The problem is there was no viewer. Well in 2019 I finally started working on a viewer. It has evolved a lot since it's a very ambitious project and there's nothing quite like it.
It's not just Google Photos: it's any photos and videos. It's also for your text messages and emails. And your location history. And contact list. And chat apps. And really, any files you have. It also supports Facebook, Twitter, and Instagram account exports too. Oh, and iPhone backups.
Timelinize is entity-aware, and it can map identities across data sources (with enough info, or with a manual mapping, or some optional heuristics). It's just not a photo gallery.
It's basically a really detailed view of your life and online history. It's neat because I have my family pictures, my text messages between me and my wife when we were dating (and after of course), and there's different views to explore: map, timeline, conversations, gallery, and more to come (calendar, etc).
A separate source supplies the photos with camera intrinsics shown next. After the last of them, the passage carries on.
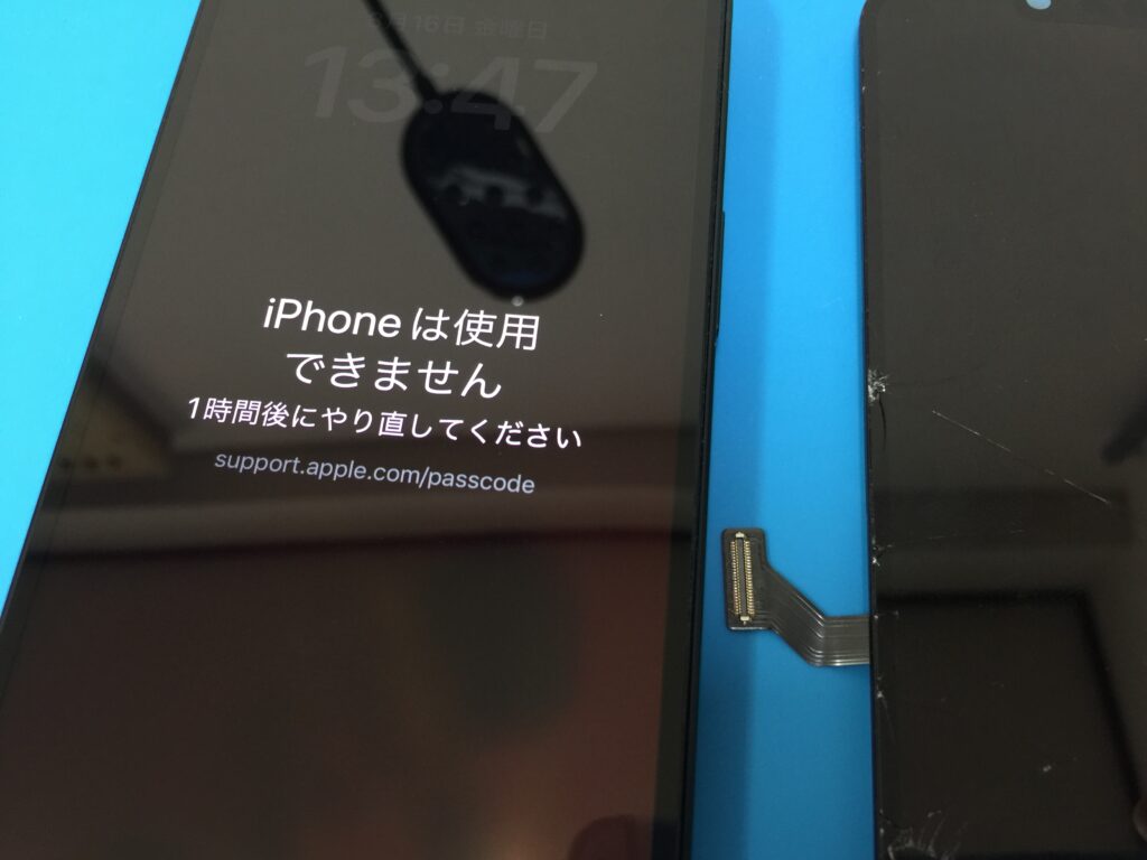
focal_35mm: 29
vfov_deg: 48.2
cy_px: 430
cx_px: 574
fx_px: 961
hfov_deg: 61.7
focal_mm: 4.15
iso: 100
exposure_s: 1/17
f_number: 2.2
We can even place non-geolocated data on a map since we can correlate timestamp and entity. So when we went on our honeymoon, I can see text messages received from friends while we were driving to a beach.
It's really quite immersive and magical and I haven't seen anything quite like it.
And everything is stored on your own computer, it's a GUI app and you have to have enough space to store your stuff. The data is just organized as files within a folder on disk, with a SQLite DB holding the index and the small textual items.